There are some exceptions to this in C++, such as templates. When you declare a template, it is unrealistic to declare a prototype as well as an implementation, and as such there is no C++ standard for doing so. Ergo, all template code - including the implementation belongs in the header. Another case in C++ is where you have an inline function. You may put that implementation in the header, but you don't have to.
Your compiler creates one binary file for each source file in your project. It then takes those binaries and links them together, creating an amalgamation of those binaries into a single executable file.
Multiple source files allow you to organize your source code better, and also makes it more realistic to include source code from third parties into your project.
As steveb noted in the comments on this article, it also allows the C++ compiler to only recompile the source files it needs to, so if one changes it doesn't need to recompile all the others.
As mentioned before however, you have to design your header files with only prototypes and type declarations in them or you will not be able to use that header in more than one source file, because there will be duplicate implementations of the function, even though they are in different binaries.
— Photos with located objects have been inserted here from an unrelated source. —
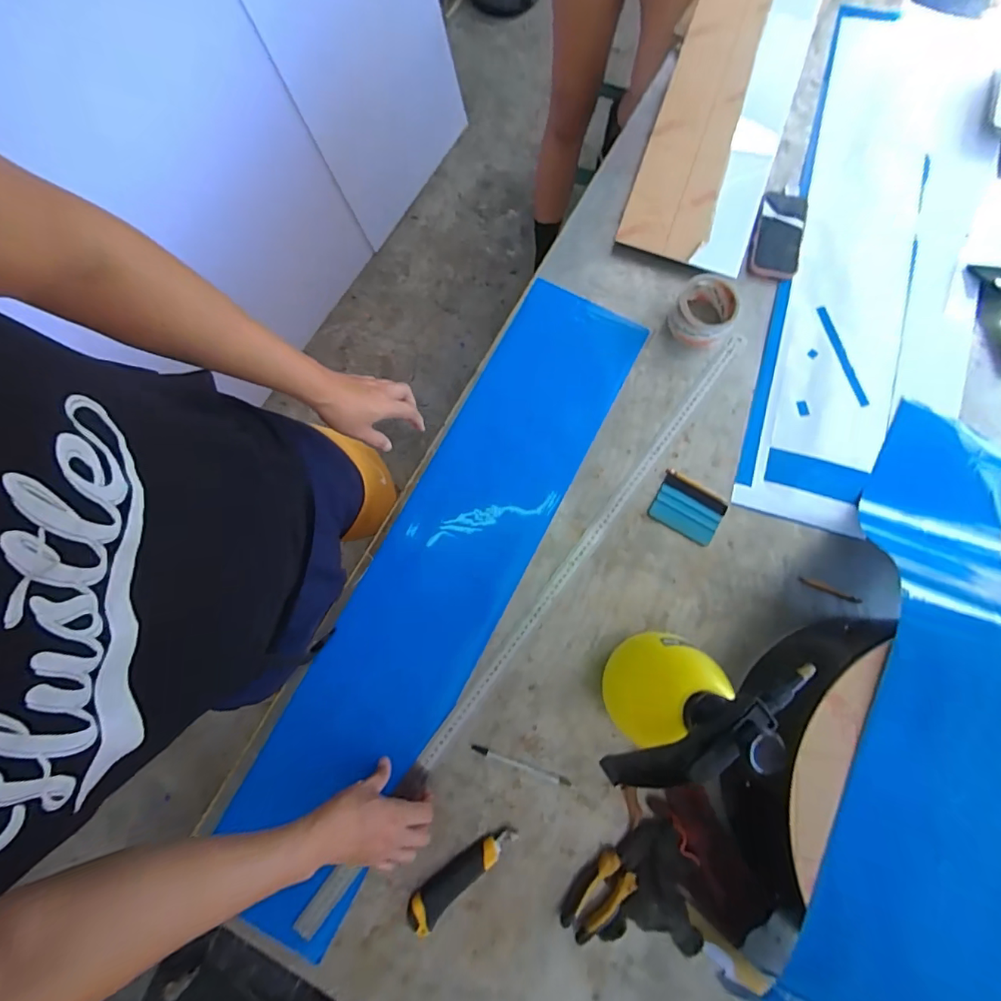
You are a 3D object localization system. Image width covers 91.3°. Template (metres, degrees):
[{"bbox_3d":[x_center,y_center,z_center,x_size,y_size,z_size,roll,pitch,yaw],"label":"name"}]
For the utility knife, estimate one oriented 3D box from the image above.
[{"bbox_3d":[-0.050,0.470,0.609,0.158,0.022,0.038,-39,80,-7],"label":"utility knife"}]

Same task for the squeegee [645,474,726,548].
[{"bbox_3d":[0.272,0.015,0.713,0.097,0.007,0.071,31,80,7],"label":"squeegee"}]

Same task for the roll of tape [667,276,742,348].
[{"bbox_3d":[0.315,-0.290,0.751,0.090,0.052,0.095,0,78,1],"label":"roll of tape"}]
As soon as the linker attempts to link the binaries together it will fail because it found more than one copy of the function, and it doesn't know which one to use.
Generally speaking, when you create a header file, it should have an associated source file with the same base name, but different extension. For example, we might have a source file called mymath.c to compliment mymath.h:
#include "mymath.h"
int sum(int lhs, int rhs) {
return lhs + rhs;
}
Note that we included the associated header. This isn't always strictly necessary, but often it is, and it's good practice because it helps the reader understand which header file belongs to it.
Now in main.c, we need to remove the sum() implementation. When you compile the code, you'll specify both source files. Depending on your toolchain, you either pass multiple source files to the compiler which invokes the linker for you, or you compile each source file and run the linker yourself as a separate step.
Hopefully, this clears up some of the mystery behind C and C++ header and source files. Armed with this knowledge, you should be able to both better organize your projects, and understand other projects. Happy coding!